E a questão do horário não é despicienda, já que, como refere Nuno Clode, os médicos têm necessidade de “tempo para estudar e para a produção científica”. Ora, explica o clínico, “os serviços no SNS, muito focalizados nas urgências”, e os profissionais, mesmo os mais novos acabam por deixar para trás “muitas das outras coisas que são atrativas na especialidade”.
O clínico refere que à exceção dos grandes hospitais, a maior parte das urgências de Ginecologia e Obstetrícia são asseguradas por tarefeiros, sobretudo em hospitais mais periféricos. Ora, não se pode exigir aos tarefeiros, que não têm nenhuma relação com o serviço, que cumpram para além do que está contratualizado.
O subfinanciamento da Saúde é, de resto, uma conclusão do Conselho das Finanças Públicas que, na nota introdutória ao documento onde analisa a Evolução Orçamental do Serviço Nacional de Saúde, refere que “a despesa corrente representa, desde 2017, 99% da despesa total (10.681 M€ em 2019). No período considerado (2013-2019), as despesas de capital nunca excederam 2% da despesa total, o que traduz uma reduzida expressão do investimento. De entre a despesa corrente em 2019, as despesas com pessoal representam 42%, os fornecimentos e serviços externos 39,3% e compras de inventários 18,3%”.
Este subfinanciamento do nosso Serviço Nacional de Saúde foi sempre pautado por uma justificação de rigor orçamental para cumprimento do défice, um desígnio com que Bruxelas blindara o Orçamento português. Para evitar o aumento no orçamento dos custos fixos com os profissionais de saúde, serviços, meios e equipamentos, o Governo aprova investimentos que depois adia ou não executa, usando a morosidade burocrática, a cativação e outras, para depois recorrer à subcontratação externa. O que nos diz a folha do orçamento é que, afinal, o barato saiu caro.
Ora, esta obsessão contrasta depois com as facilidades dos apoios públicos que a União Europeia fez chegar às multinacionais e ao setor farmacêutico durante o período COVID-19.

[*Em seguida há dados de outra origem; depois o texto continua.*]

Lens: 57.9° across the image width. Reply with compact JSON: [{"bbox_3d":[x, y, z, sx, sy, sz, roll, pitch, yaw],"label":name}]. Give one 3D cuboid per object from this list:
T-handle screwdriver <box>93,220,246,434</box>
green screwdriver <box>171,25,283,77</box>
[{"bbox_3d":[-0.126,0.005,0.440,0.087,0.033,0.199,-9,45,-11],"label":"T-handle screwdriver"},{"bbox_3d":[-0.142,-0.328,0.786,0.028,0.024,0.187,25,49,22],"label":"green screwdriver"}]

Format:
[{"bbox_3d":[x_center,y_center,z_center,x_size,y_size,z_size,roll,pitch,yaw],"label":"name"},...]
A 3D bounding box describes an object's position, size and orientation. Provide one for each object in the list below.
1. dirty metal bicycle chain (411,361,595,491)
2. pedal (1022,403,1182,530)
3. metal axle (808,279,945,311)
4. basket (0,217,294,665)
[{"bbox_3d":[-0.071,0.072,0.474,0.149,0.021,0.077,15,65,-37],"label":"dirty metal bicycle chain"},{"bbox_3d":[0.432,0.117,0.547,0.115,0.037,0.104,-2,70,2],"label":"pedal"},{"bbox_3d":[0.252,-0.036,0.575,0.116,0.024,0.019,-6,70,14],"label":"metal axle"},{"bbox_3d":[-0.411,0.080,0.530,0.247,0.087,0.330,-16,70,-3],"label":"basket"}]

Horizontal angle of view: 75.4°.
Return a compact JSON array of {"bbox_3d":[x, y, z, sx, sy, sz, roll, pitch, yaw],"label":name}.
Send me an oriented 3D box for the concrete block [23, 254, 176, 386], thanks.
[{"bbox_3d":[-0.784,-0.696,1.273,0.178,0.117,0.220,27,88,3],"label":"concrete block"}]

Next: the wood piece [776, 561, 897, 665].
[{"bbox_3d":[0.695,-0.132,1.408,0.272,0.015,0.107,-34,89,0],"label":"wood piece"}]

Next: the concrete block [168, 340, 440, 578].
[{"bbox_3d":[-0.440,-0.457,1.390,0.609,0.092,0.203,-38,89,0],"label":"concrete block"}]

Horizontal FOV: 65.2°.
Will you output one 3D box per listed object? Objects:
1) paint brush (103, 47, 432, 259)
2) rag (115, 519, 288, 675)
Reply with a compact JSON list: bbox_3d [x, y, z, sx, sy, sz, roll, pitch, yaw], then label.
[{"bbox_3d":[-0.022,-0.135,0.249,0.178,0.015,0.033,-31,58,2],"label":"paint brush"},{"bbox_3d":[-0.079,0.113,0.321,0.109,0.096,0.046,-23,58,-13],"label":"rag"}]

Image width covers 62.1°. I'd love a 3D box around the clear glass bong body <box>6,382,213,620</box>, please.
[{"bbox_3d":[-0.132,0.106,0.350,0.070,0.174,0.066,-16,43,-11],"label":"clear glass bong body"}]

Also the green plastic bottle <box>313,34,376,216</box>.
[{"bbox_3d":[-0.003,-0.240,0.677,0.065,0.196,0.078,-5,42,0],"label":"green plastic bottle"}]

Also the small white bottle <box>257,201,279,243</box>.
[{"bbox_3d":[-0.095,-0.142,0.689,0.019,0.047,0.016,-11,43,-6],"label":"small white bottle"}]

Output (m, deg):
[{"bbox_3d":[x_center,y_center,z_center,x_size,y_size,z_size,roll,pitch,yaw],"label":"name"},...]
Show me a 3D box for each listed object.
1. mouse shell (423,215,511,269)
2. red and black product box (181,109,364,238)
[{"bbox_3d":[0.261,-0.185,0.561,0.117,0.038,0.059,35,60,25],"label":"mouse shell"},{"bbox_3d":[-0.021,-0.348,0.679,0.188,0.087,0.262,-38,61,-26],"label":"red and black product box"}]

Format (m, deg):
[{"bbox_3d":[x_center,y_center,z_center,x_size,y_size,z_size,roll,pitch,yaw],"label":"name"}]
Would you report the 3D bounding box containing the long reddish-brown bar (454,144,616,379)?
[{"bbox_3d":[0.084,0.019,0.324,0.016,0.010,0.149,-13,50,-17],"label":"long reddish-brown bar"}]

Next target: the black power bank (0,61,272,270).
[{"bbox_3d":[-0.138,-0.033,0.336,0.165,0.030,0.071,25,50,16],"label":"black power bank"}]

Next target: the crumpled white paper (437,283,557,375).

A Pfizer, por exemplo, teve a garantia da União Europeia da compra, paga antecipadamente, de centenas de milhões de doses de uma vacina contra a COVID-19 e, apesar da Organização Mundial de Comércio prever, em caso de emergência sanitária, o levantamento da blindagem da patente, exatamente para garantir a sua distribuição pelos países mais pobres, a União Europeia permitiu que a multinacional dos EUA robustecesse o seu negócio à custa da pandemia. A Pfizer veio anunciar que durante a pandemia havia duplicado os seus lucros, atingindo os 22 mil milhões de euros enquanto, protesta a Oxfam International, “quase metade da população mundial ainda não tem acesso a vacinas que salvem vidas”.